◆ **What to work on**
An exact copy of the records below is needed, with every picture left out.

Collected data
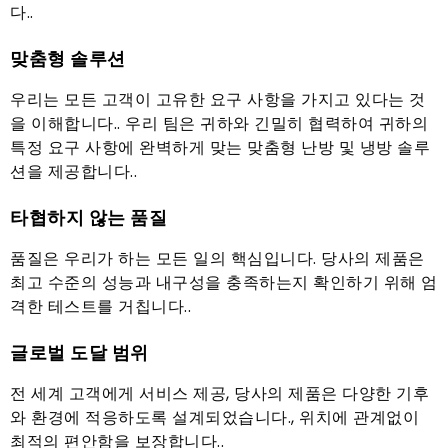
다..
맞춤형 솔루션
우리는 모든 고객이 고유한 요구 사항을 가지고 있다는 것
을 이해합니다.. 우리 팀은 귀하와 긴밀히 협력하여 귀하의
특정 요구 사항에 완벽하게 맞는 맞춤형 난방 및 냉방 솔루
션을 제공합니다..
타협하지 않는 품질
품질은 우리가 하는 모든 일의 핵심입니다. 당사의 제품은
최고 수준의 성능과 내구성을 충족하는지 확인하기 위해 엄
격한 테스트를 거칩니다..
글로벌 도달 범위
전 세계 고객에게 서비스 제공, 당사의 제품은 다양한 기후
와 환경에 적응하도록 설계되었습니다., 위치에 관계없이
최적의 편안함을 보장합니다..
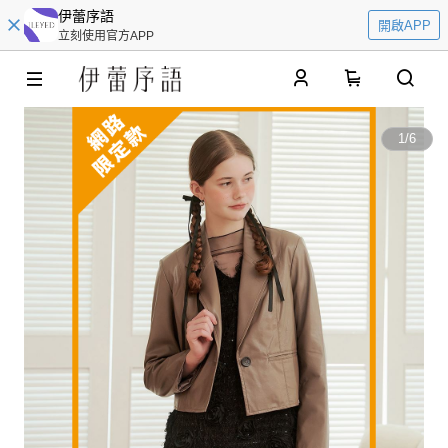
伊蕾序語
開啟APP
立刻使用官方APP
0
1
/
6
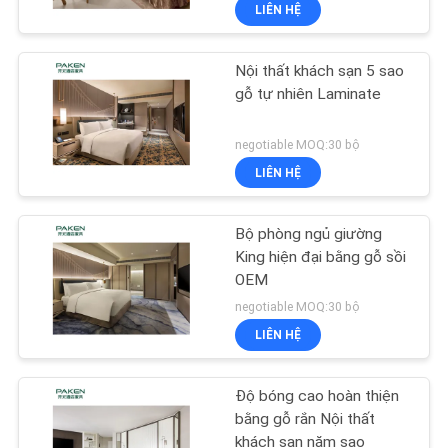
LIÊN HỆ
QUAN
NHÀ
Nội thất khách sạn 5 sao
MÁY
gỗ tự nhiên Laminate
KIỂM
negotiable MOQ:30 bộ
LIÊN HỆ
SOÁT
CHẤT
Bộ phòng ngủ giường
LƯỢNG
King hiện đại bằng gỗ sồi
OEM
negotiable MOQ:30 bộ
LIÊN
LIÊN HỆ
HỆ
CHÚNG
Độ bóng cao hoàn thiện
TÔI
bằng gỗ rắn Nội thất
khách sạn năm sao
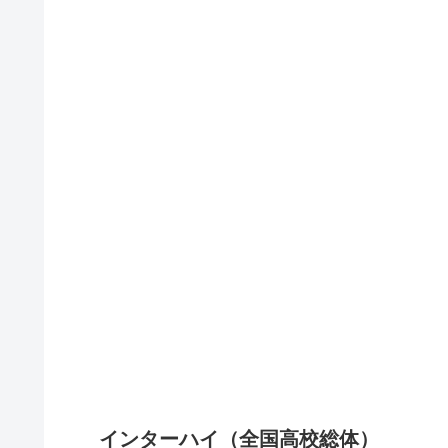
インターハイ（全国高校総体）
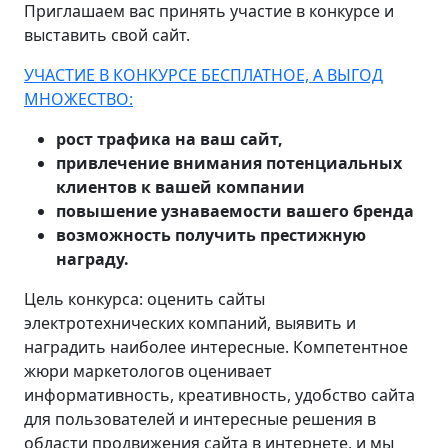
Приглашаем вас принять участие в конкурсе и
выставить свой сайт.
УЧАСТИЕ В КОНКУРСЕ БЕСПЛАТНОЕ, А ВЫГОД
МНОЖЕСТВО:
рост трафика на ваш сайт,
привлечение внимания потенциальных
клиентов к вашей компании
повышение узнаваемости вашего бренда
возможность получить престижную
награду.
Цель конкурса: оценить сайты
электротехнических компаний, выявить и
наградить наиболее интересные. Компетентное
жюри маркетологов оценивает
информативность, креативность, удобство сайта
для пользователей и интересные решения в
области продвижения сайта в интернете, и мы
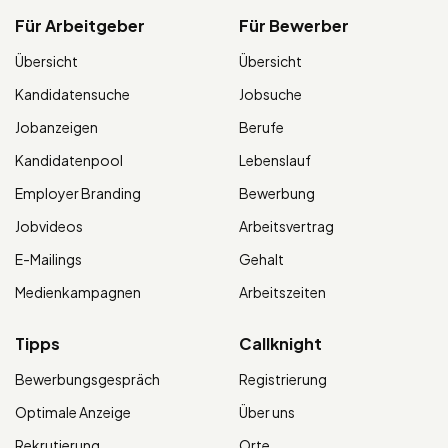
Für Arbeitgeber
Für Bewerber
Übersicht
Übersicht
Kandidatensuche
Jobsuche
Jobanzeigen
Berufe
Kandidatenpool
Lebenslauf
Employer Branding
Bewerbung
Jobvideos
Arbeitsvertrag
E-Mailings
Gehalt
Medienkampagnen
Arbeitszeiten
Tipps
Callknight
Bewerbungsgespräch
Registrierung
Optimale Anzeige
Über uns
Rekrutierung
Orte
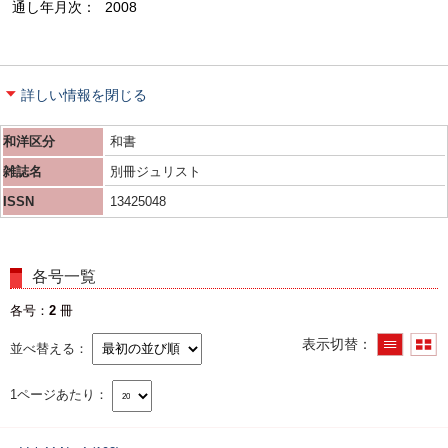
通し年月次
2008
詳しい情報を閉じる
和洋区分
和書
雑誌名
別冊ジュリスト
ISSN
13425048
各号一覧
各号
2
冊
表示切替
並べ替える
1ページあたり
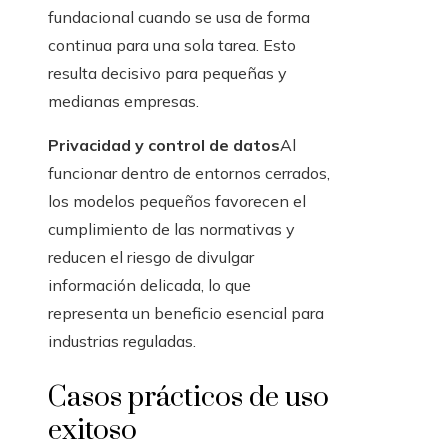
fundacional cuando se usa de forma
continua para una sola tarea. Esto
resulta decisivo para pequeñas y
medianas empresas.
Privacidad y control de datos
Al
funcionar dentro de entornos cerrados,
los modelos pequeños favorecen el
cumplimiento de las normativas y
reducen el riesgo de divulgar
información delicada, lo que
representa un beneficio esencial para
industrias reguladas.
Casos prácticos de uso
exitoso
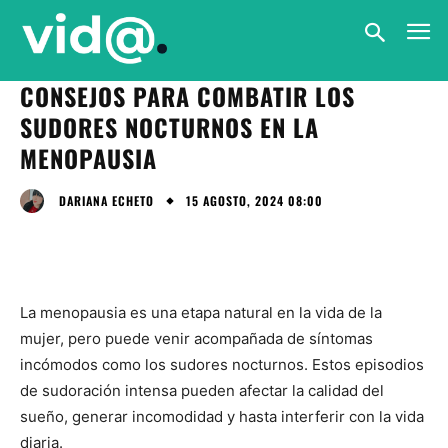
CONSEJOS PARA COMBATIR LOS
SUDORES NOCTURNOS EN LA
MENOPAUSIA
15 AGOSTO, 2024 08:00
DARIANA ECHETO
La menopausia es una etapa natural en la vida de la
mujer, pero puede venir acompañada de síntomas
incómodos como los sudores nocturnos. Estos episodios
de sudoración intensa pueden afectar la calidad del
sueño, generar incomodidad y hasta interferir con la vida
diaria.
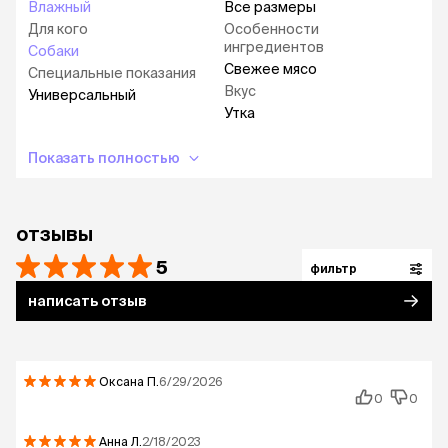
Влажный
Все размеры
Для кого
Особенности
ингредиентов
Собаки
Свежее мясо
Специальные показания
Вкус
Универсальный
Утка
Показать полностью
отзывы
5
фильтр
написать отзыв
Оксана
П.
6/29/2026
0
0
Анна
Л.
2/18/2023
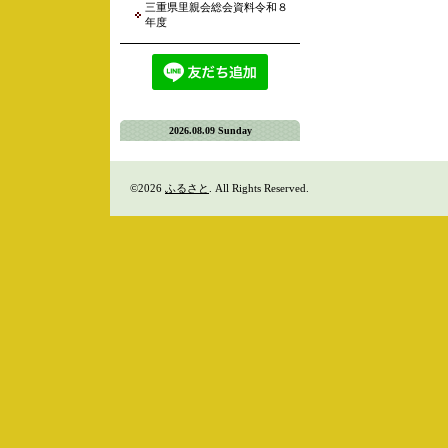
三重県里親会総会資料令和８
年度
2026.08.09 Sunday
©2026
ふるさと
. All Rights Reserved.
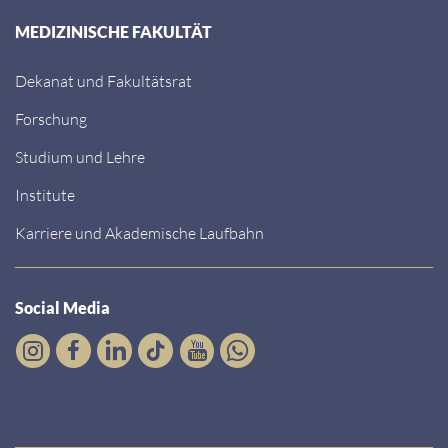
MEDIZINISCHE FAKULTÄT
Dekanat und Fakultätsrat
Forschung
Studium und Lehre
Institute
Karriere und Akademische Laufbahn
Social Media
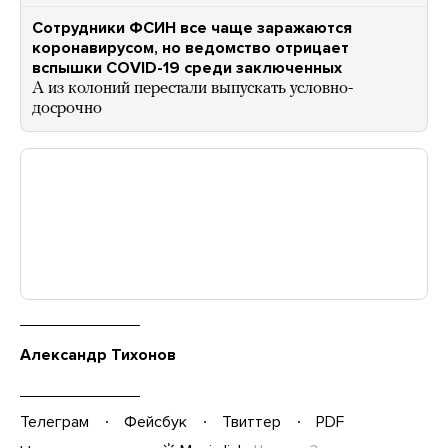
Сотрудники ФСИН все чаще заражаются
коронавирусом, но ведомство отрицает
вспышки COVID-19 среди заключенных
А из колоний перестали выпускать условно-
досрочно
Александр Тихонов
Телеграм
Фейсбук
Твиттер
PDF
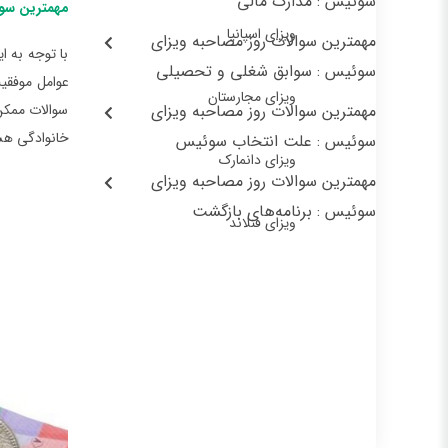
سوئیس : مدارک مالی
مهمترین سو
ویزای اسپانیا
مهمترین سوالات روز مصاحبه ویزای
با توجه به ا
سوئیس : سوابق شغلی و تحصیلی
عوامل موفقیت
ویزای مجارستان
مهمترین سوالات روز مصاحبه ویزای
سوالات ممکن 
خانوادگی هس
سوئیس : علت انتخاب سوئیس
ویزای دانمارک
مهمترین سوالات روز مصاحبه ویزای
سوئیس : برنامه‌های بازگشت
ویزای فنلاند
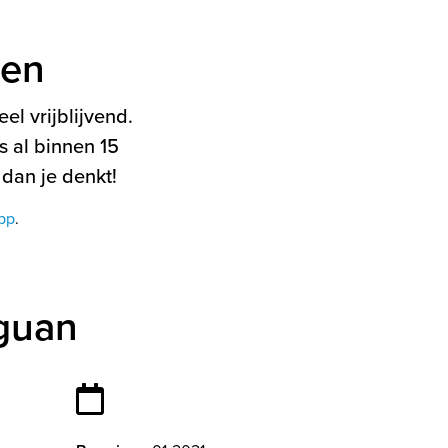
ten
el vrijblijvend.
 al binnen 15
 dan je denkt!
pp
.
guan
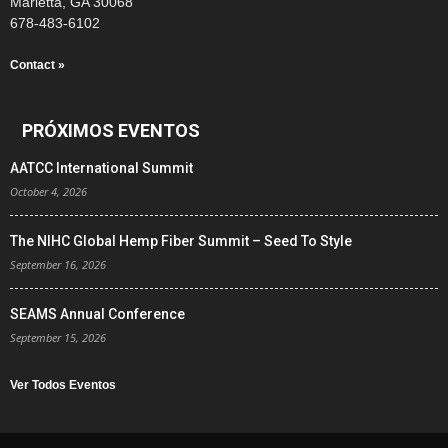
Marietta, GA 30068
678-483-6102
Contact »
PRÓXIMOS EVENTOS
AATCC International Summit
October 4, 2026
The NIHC Global Hemp Fiber Summit – Seed To Style
September 16, 2026
SEAMS Annual Conference
September 15, 2026
Ver Todos Eventos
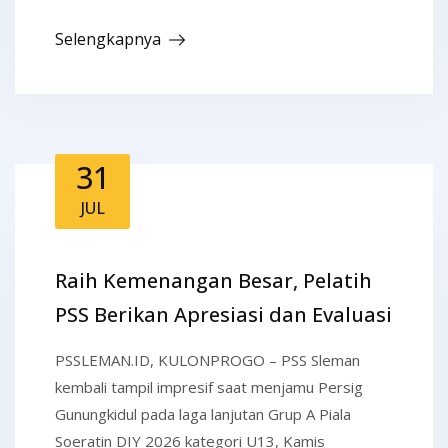
Selengkapnya
31
JUL
Raih Kemenangan Besar, Pelatih
PSS Berikan Apresiasi dan Evaluasi
PSSLEMAN.ID, KULONPROGO – PSS Sleman
kembali tampil impresif saat menjamu Persig
Gunungkidul pada laga lanjutan Grup A Piala
Soeratin DIY 2026 kategori U13, Kamis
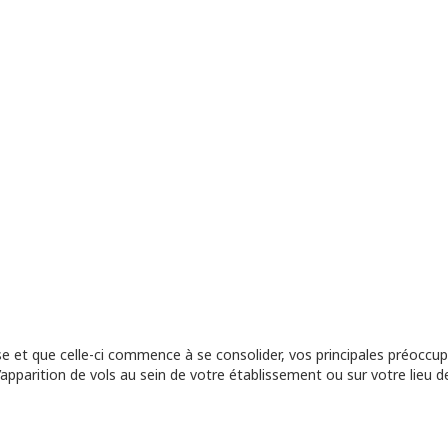
se et que celle-ci commence à se consolider, vos principales préoccu
’apparition de vols au sein de votre établissement ou sur votre lieu de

◆ **Solution below**
다..
맞춤형 솔루션
우리는 모든 고객이 고유한 요구 사항을 가지고 있다는 것
을 이해합니다.. 우리 팀은 귀하와 긴밀히 협력하여 귀하의
특정 요구 사항에 완벽하게 맞는 맞춤형 난방 및 냉방 솔루
션을 제공합니다..
타협하지 않는 품질
품질은 우리가 하는 모든 일의 핵심입니다. 당사의 제품은
최고 수준의 성능과 내구성을 충족하는지 확인하기 위해 엄
격한 테스트를 거칩니다..
글로벌 도달 범위
전 세계 고객에게 서비스 제공, 당사의 제품은 다양한 기후
와 환경에 적응하도록 설계되었습니다., 위치에 관계없이
최적의 편안함을 보장합니다..
伊蕾序語
開啟APP
立刻使用官方APP
0
1
/
6
LIÊN HỆ
QUAN
NHÀ
Nội thất khách sạn 5 sao
MÁY
gỗ tự nhiên Laminate
KIỂM
negotiable MOQ:30 bộ
LIÊN HỆ
SOÁT
CHẤT
Bộ phòng ngủ giường
LƯỢNG
King hiện đại bằng gỗ sồi
OEM
negotiable MOQ:30 bộ
LIÊN
LIÊN HỆ
HỆ
CHÚNG
Độ bóng cao hoàn thiện
TÔI
bằng gỗ rắn Nội thất
khách sạn năm sao
インターハイ（全国高校総体）
Приглашаем вас принять участие в конкурсе и
выставить свой сайт.
УЧАСТИЕ В КОНКУРСЕ БЕСПЛАТНОЕ, А ВЫГОД
МНОЖЕСТВО:
рост трафика на ваш сайт,
привлечение внимания потенциальных
клиентов к вашей компании
повышение узнаваемости вашего бренда
возможность получить престижную
награду.
Цель конкурса: оценить сайты
электротехнических компаний, выявить и
наградить наиболее интересные. Компетентное
жюри маркетологов оценивает
информативность, креативность, удобство сайта
для пользователей и интересные решения в
области продвижения сайта в интернете, и мы
Für Arbeitgeber
Für Bewerber
Übersicht
Übersicht
Kandidatensuche
Jobsuche
Jobanzeigen
Berufe
Kandidatenpool
Lebenslauf
Employer Branding
Bewerbung
Jobvideos
Arbeitsvertrag
E-Mailings
Gehalt
Medienkampagnen
Arbeitszeiten
Tipps
Callknight
Bewerbungsgespräch
Registrierung
Optimale Anzeige
Über uns
Rekrutierung
Orte
通し年月次
2008
詳しい情報を閉じる
和洋区分
和書
雑誌名
別冊ジュリスト
ISSN
13425048
各号一覧
各号
2
冊
表示切替
並べ替える
1ページあたり
fundacional cuando se usa de forma
continua para una sola tarea. Esto
resulta decisivo para pequeñas y
medianas empresas.
Privacidad y control de datos
Al
funcionar dentro de entornos cerrados,
los modelos pequeños favorecen el
cumplimiento de las normativas y
reducen el riesgo de divulgar
información delicada, lo que
representa un beneficio esencial para
industrias reguladas.
Casos prácticos de uso
exitoso
CONSEJOS PARA COMBATIR LOS
SUDORES NOCTURNOS EN LA
MENOPAUSIA
15 AGOSTO, 2024 08:00
DARIANA ECHETO
La menopausia es una etapa natural en la vida de la
mujer, pero puede venir acompañada de síntomas
incómodos como los sudores nocturnos. Estos episodios
de sudoración intensa pueden afectar la calidad del
sueño, generar incomodidad y hasta interferir con la vida
diaria.
Влажный
Все размеры
Для кого
Особенности
ингредиентов
Собаки
Свежее мясо
Специальные показания
Вкус
Универсальный
Утка
Показать полностью
отзывы
5
фильтр
написать отзыв
Оксана
П.
6/29/2026
0
0
Анна
Л.
2/18/2023
三重県里親会総会資料令和８
年度
2026.08.09 Sunday
©2026
ふるさと
. All Rights Reserved.
MEDIZINISCHE FAKULTÄT
Dekanat und Fakultätsrat
Forschung
Studium und Lehre
Institute
Karriere und Akademische Laufbahn
Social Media
Сотрудники ФСИН все чаще заражаются
коронавирусом, но ведомство отрицает
вспышки COVID-19 среди заключенных
А из колоний перестали выпускать условно-
досрочно
Александр Тихонов
Телеграм
Фейсбук
Твиттер
PDF
سوئیس : مدارک مالی
مهمترین سو
ویزای اسپانیا
مهمترین سوالات روز مصاحبه ویزای
با توجه به ا
سوئیس : سوابق شغلی و تحصیلی
عوامل موفقیت
ویزای مجارستان
مهمترین سوالات روز مصاحبه ویزای
سوالات ممکن 
خانوادگی هس
سوئیس : علت انتخاب سوئیس
ویزای دانمارک
مهمترین سوالات روز مصاحبه ویزای
سوئیس : برنامه‌های بازگشت
ویزای فنلاند
ten
el vrijblijvend.
 al binnen 15
 dan je denkt!
pp
.
guan
Marietta, GA 30068
678-483-6102
Contact »
PRÓXIMOS EVENTOS
AATCC International Summit
October 4, 2026
The NIHC Global Hemp Fiber Summit – Seed To Style
September 16, 2026
SEAMS Annual Conference
September 15, 2026
Ver Todos Eventos
Selengkapnya
31
JUL
Raih Kemenangan Besar, Pelatih
PSS Berikan Apresiasi dan Evaluasi
PSSLEMAN.ID, KULONPROGO – PSS Sleman
kembali tampil impresif saat menjamu Persig
Gunungkidul pada laga lanjutan Grup A Piala
Soeratin DIY 2026 kategori U13, Kamis
se et que celle-ci commence à se consolider, vos principales préoccu
’apparition de vols au sein de votre établissement ou sur votre lieu de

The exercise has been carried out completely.